** Text passage follows **
JLT Property Transaction Data: Sales & Rental History (Jumeirah Lake Towers)
Jumeirah Lake Towers (JLT) is one of Dubai’s most-traded apartment communities — a dense cluster of towers around four artificial lakes, popular with both end-users and buy-to-let investors. That activity makes JLT a perfect candidate for transaction-data analysis: enough volume to produce reliable medians, and a wide enough quality range to make price-per-square-foot trends meaningful.
This post shows how to pull registered JLT property transaction data — actual agreed prices, not asking prices — through the BayutAPI transactions endpoint, and how to turn it into the metrics analysts and investors care about. It is a community-level deep dive built on the approach in our Dubai real estate transaction data pillar.
** End of Text passage **
> **Requirement A**: Please reproduce the lines of the listing unchanged, from the line containing "toccato ad un" through the line containing "Che la caccia".
** Data shown follows **
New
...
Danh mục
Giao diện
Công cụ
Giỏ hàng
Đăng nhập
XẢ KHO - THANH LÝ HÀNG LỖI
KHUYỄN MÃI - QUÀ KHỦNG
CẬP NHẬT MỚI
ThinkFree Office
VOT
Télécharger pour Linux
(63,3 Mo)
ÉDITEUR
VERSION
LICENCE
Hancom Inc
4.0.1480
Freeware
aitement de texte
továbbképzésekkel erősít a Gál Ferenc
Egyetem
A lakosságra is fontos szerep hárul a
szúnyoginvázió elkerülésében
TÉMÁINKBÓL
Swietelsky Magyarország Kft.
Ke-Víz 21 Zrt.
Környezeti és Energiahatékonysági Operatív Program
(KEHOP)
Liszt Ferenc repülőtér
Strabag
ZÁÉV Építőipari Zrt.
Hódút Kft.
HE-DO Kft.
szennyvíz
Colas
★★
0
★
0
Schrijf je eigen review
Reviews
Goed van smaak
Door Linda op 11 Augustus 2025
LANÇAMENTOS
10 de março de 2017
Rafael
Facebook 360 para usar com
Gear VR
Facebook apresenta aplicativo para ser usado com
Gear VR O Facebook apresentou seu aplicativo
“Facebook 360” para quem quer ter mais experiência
** End of Data shown **
** Data shown follows **
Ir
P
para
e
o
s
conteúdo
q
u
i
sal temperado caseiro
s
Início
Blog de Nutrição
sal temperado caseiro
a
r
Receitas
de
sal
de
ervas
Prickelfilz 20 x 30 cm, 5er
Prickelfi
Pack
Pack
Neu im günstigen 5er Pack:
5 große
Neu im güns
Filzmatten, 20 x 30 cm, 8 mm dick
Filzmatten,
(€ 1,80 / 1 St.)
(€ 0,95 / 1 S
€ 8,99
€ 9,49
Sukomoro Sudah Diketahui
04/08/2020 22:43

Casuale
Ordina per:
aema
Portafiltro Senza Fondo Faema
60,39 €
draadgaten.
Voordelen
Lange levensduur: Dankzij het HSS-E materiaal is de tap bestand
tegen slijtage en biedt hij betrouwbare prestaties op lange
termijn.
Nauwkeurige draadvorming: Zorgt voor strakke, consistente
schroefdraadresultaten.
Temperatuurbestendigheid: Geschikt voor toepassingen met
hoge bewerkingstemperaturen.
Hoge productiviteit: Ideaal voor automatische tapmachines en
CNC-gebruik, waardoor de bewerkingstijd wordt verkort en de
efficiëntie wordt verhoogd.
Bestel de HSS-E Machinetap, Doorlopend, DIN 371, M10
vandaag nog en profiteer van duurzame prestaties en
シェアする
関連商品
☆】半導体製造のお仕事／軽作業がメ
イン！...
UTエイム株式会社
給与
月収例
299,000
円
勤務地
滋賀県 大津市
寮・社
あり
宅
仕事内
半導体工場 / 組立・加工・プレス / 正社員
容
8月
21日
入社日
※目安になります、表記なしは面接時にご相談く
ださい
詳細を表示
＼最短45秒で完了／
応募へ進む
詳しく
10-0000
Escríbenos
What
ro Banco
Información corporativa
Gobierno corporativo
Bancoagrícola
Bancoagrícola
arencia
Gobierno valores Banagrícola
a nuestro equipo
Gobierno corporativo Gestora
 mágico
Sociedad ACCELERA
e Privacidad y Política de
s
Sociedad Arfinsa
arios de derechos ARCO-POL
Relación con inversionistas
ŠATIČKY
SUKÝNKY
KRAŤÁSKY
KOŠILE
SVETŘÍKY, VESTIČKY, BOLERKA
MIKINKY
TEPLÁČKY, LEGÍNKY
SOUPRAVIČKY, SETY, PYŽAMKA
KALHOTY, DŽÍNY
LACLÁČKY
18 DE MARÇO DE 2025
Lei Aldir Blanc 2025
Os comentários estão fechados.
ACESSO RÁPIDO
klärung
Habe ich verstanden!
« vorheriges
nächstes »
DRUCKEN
** End of Data shown **
** Data shown follows **
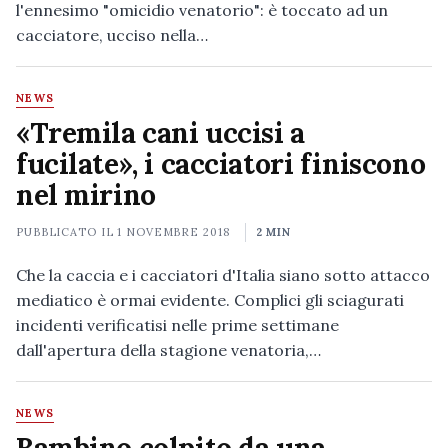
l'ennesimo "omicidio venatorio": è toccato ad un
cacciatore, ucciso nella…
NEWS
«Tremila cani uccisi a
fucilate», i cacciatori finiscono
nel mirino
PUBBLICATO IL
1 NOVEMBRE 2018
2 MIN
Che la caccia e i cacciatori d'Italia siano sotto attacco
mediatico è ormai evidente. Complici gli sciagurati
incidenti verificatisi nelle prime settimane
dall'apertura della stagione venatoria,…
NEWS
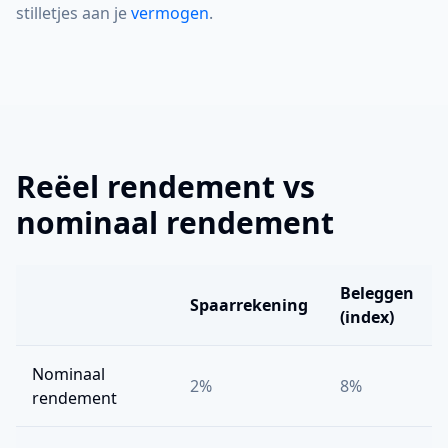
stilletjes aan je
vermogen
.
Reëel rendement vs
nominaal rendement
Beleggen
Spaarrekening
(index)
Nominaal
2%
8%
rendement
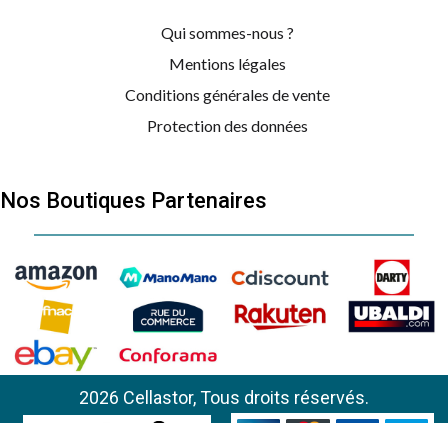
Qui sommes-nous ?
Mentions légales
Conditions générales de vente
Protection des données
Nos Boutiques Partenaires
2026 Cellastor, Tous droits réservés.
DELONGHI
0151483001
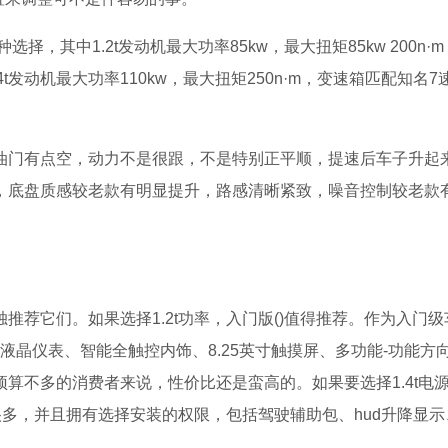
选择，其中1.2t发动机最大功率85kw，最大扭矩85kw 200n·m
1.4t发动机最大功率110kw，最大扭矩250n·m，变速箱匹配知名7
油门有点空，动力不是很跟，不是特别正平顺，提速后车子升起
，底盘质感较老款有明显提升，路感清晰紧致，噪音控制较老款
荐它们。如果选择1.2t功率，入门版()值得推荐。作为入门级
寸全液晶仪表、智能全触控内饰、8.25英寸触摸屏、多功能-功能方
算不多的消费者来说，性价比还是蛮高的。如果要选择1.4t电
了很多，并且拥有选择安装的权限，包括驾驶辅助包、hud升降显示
** End of Data shown **
> **Requirement B**: For each statement below, say whether the passage on Jumeirah Lake Towers supports it, answering yes or no and quoting the deciding words of the passage: (i) JLT's towers are grouped around four artificial lakes; (ii) the post retrieves asking prices for JLT properties; (iii) JLT appeals only to buy-to-let investors.

> **Task response A**:
l'ennesimo "omicidio venatorio": è toccato ad un
cacciatore, ucciso nella…
NEWS
«Tremila cani uccisi a
fucilate», i cacciatori finiscono
nel mirino
PUBBLICATO IL
1 NOVEMBRE 2018
2 MIN
Che la caccia e i cacciatori d'Italia siano sotto attacco

> **Task response B**:
(i) Yes: "a dense cluster of towers around four artificial lakes"
(ii) No: "actual agreed prices, not asking prices"
(iii) No: "popular with both end-users and buy-to-let investors"